Inspired by an article and a test in The New York Times Magazine, the Gender Genie uses a simplified version of an algorithm developed by Moshe Koppel, Bar-Ilan University in Israel, and Shlomo Argamon, Illinois Institute of Technology, to predict the gender of an author.You simply copy and paste a block of writing into the text box, choose the genre of the writing (you can pick from "fiction," "nonfiction," and "blog post") and press "submit." The tool quickly analyzes the text and spits out two columns of words (one for each gender), and tells you whether it thinks the author of the work is male or female. It is supposedly around 80% accurate.
The tool scans the document, picks out certain key words, and assigns a numerical value to each word. Then adds up all these numbers -- when the answer falls within a certain range, the author is determined to be a certain gender.
The number each word is assigned is apparently based on how "masculine" or "feminine" it is -- but not in the ways you might expect. For more on the "gender of a word" see Alexander Chancellor's article about the tool from The Guardian:
Unsurprisingly, the tool picked me out as a male every single time -- even when I tested it with The Stark White Elevator, a story I wrote with a female narrator. I must admit, I have always felt more comfortable with thinking in the realm of objects than the world of feelings, people, relationships. Psychologists have been calling us "Left Brainers" for years: we are good at math and other logical things, though we can never understand why puny humans cry.

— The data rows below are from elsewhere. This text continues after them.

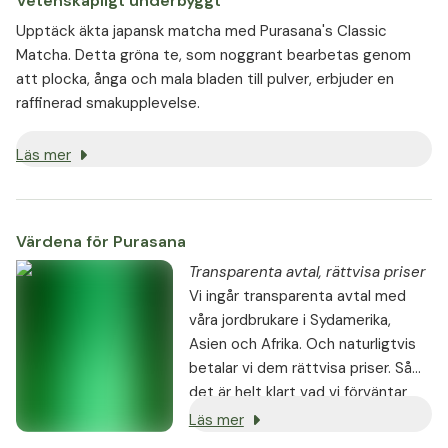
Vetenskapligt underbyggt
Upptäck äkta japansk matcha med Purasana's Classic
Matcha. Detta gröna te, som noggrant bearbetas genom
att plocka, ånga och mala bladen till pulver, erbjuder en
raffinerad smakupplevelse.
Läs mer
Värdena för Purasana
Transparenta avtal, rättvisa priser
⁠Vi ingår transparenta avtal med
våra jordbrukare i Sydamerika,
Asien och Afrika. Och naturligtvis
betalar vi dem rättvisa priser. Så
det är helt klart vad vi förväntar
oss av dem och vad de betalar för
Läs mer
det. Det är sant att ju lyckligare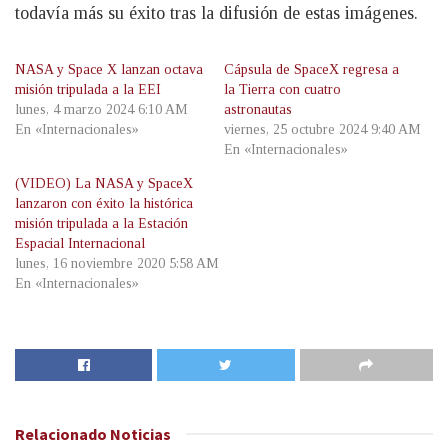
todavía más su éxito tras la difusión de estas imágenes.
NASA y Space X lanzan octava
Cápsula de SpaceX regresa a
misión tripulada a la EEI
la Tierra con cuatro
lunes, 4 marzo 2024 6:10 AM
astronautas
En «Internacionales»
viernes, 25 octubre 2024 9:40 AM
En «Internacionales»
(VIDEO) La NASA y SpaceX
lanzaron con éxito la histórica
misión tripulada a la Estación
Espacial Internacional
lunes, 16 noviembre 2020 5:58 AM
En «Internacionales»
Relacionado
Noticias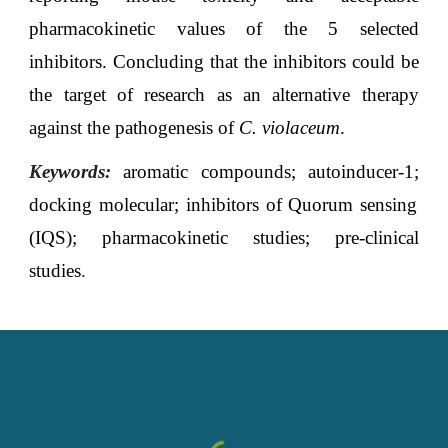
pharmacokinetic values of the 5 selected
inhibitors. Concluding that the inhibitors could be
the target of research as an alternative therapy
against the pathogenesis of
C. violaceum
.
Keywords:
aromatic compounds
;
autoinducer-1
;
docking molecular
;
inhibitors of Quorum sensing
(IQS)
;
pharmacokinetic studies
;
pre-clinical
studies
.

And I guess my cries of "I am not a Robot!" have been easily found out as lies -- even, ironically, by a computer program.

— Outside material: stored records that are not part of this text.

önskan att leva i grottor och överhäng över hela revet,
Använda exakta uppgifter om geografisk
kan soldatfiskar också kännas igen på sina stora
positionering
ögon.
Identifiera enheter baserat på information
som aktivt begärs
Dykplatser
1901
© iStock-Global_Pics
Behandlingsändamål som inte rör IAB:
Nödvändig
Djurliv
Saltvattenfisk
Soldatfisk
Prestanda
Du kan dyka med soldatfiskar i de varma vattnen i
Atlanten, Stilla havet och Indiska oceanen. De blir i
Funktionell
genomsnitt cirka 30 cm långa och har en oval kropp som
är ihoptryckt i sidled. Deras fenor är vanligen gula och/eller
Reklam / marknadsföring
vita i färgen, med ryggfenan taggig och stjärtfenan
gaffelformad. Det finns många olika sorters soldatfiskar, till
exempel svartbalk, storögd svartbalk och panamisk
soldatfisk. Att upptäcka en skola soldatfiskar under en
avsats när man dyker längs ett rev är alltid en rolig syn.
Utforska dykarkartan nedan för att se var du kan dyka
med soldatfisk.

One of [the researcher's] findings is that women are far more likely than men to use personal pronouns ("I", "you", "she", etc), whereas men prefer words that identify or determine nouns ("a", "the", "that") or that quantify them ("one", "two", "more"). According to Moshe Koppel, one of the authors of the project, this is because women are more comfortable thinking about people and relationships, whereas men prefer thinking about things. But the self-styled "stylometricians", in creating their gender-identifying algorithm, have been at pains to avoid the obvious.
The algorithm pays no attention to the subject matter of a piece of writing, or to the occurrence in it of words that might suggest a greater interest by one sex or the other, such as "lipstick" or "bullets". Instead, it looks for little clues that both writers and readers would probably fail to notice, such as the number of personal pronouns used.
So I am a Robot; now I know. But after learning that almost all of the female contributors to The Guardian were discerned by the program to be male, I wanted to experiment some more, to see if I too could trick the system. So I put in my sister's report on Woodie Guthrie and Odetta Holmes, but it was determined to be distinctly feminine.
But then I tried her report on Macbeth, which came up male! Yet another startling revelation? Maybe Hannah is a man, or maybe the machine had gotten it right in a different way. I distinctly remember helping "a lot" with that report. How much is "a lot" could and would be debated to the end of the Earth, but now Robots do not lie.
Now try the tool out for yourself, and ta-ta for Tao!